I just started to learn about Cassandra and I have a pretty specific question. After looking at some videos and tutorials in my understanding there is 1 primary that includes partition keys and clustering keys.
So my question is: If I have some data that looks like this:
Unit: (unit_id, unit_name, unit_description)
and I want to save units working hours that look like:
Working hours: (unit_id, day, start_time, end_time)
What would you suggest the data modeling should look like? In addition to that, if I have to get all units that work on Sunday or all units that start at 10:00, what would you suggest to do?
CodePudding user response:
You're actually doing it backwards by starting with how you want to store the data. It's a common mistake for those coming from a traditional relational background.
In Cassandra data modelling, we always start with the application query. For each app query, we would design a CQL table for it.
If your app query is "get units where day is X", we would design a table that looks like this:
CREATE TABLE units_by_day (
day text,
unit_id text,
...
PRIMARY KEY (day, unit_id)
)
For each day, there are one or more rows of units (clustered by unit_id
). To retrieve the units that worked on Sunday:
SELECT unit_id FROM units_by_day WHERE day = 'Sunday'
If your app query is "get units that worked on day X and started at Y":
CREATE TABLE units_by_day_starttime (
day text,
start_time time,
unit_id text,
...
PRIMARY KEY (day, start_time, unit_id)
)
And the CQL query would look like:
SELECT unit_id FROM units_by_day_starttime
WHERE day = ?
AND start_time = ?
Note that you can also do range queries on start_time
like:
SELECT unit_id FROM units_by_day_starttime
WHERE day = ?
AND start_time >= ?
AND start_time < ?
Cheers!
===
## [Work request A]
In the Cassandra thread, what does the reply say Cassandra data modeling always starts with?
## [Work request B]
Reproduce the Cassandra thread between "For each day, there" and "(day, start_time, unit_id)", inclusive, switching each "start_time" to "begin_time".

## [Data]
===
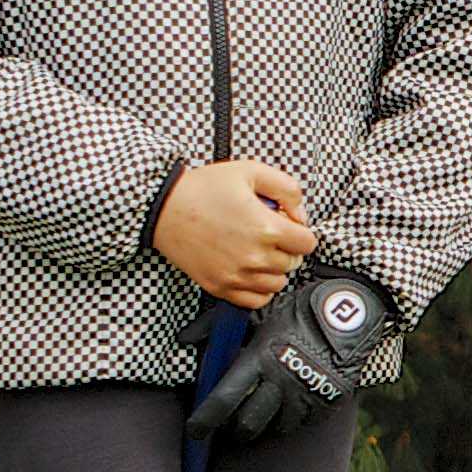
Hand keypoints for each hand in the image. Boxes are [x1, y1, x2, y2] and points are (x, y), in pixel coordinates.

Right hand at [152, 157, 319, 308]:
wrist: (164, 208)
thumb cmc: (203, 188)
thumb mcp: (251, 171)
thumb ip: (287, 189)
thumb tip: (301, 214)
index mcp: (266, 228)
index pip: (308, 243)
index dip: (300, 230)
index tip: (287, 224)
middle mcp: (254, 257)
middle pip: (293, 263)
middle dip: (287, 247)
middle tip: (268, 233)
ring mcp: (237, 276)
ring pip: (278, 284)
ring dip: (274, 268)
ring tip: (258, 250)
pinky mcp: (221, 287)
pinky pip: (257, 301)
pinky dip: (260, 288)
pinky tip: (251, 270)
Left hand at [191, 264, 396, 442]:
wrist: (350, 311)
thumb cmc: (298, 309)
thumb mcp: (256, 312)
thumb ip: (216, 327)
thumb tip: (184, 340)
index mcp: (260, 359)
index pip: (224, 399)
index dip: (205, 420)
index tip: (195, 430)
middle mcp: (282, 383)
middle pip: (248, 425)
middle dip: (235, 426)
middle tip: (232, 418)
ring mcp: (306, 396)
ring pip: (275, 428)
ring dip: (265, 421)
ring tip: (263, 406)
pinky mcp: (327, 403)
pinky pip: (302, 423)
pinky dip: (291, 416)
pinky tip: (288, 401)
===
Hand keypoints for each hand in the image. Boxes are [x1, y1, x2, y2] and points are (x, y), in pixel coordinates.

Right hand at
===
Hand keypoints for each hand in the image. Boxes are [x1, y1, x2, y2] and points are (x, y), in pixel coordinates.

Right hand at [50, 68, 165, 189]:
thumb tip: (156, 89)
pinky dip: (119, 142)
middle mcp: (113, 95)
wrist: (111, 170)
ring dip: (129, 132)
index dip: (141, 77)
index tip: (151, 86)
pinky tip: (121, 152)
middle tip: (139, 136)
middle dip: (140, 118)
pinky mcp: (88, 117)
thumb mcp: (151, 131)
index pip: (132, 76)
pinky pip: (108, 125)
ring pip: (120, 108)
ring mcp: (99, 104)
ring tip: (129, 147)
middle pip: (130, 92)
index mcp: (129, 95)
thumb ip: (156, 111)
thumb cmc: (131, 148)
===
## [Answer area A]
The application query.

## [Answer area B]
For each day, there are one or more rows of units (clustered by unit_id
). To retrieve the units that worked on Sunday:
SELECT unit_id FROM units_by_day WHERE day = 'Sunday'
If your app query is "get units that worked on day X and started at Y":
CREATE TABLE units_by_day_starttime (
day text,
begin_time time,
unit_id text,
...
PRIMARY KEY (day, begin_time, unit_id)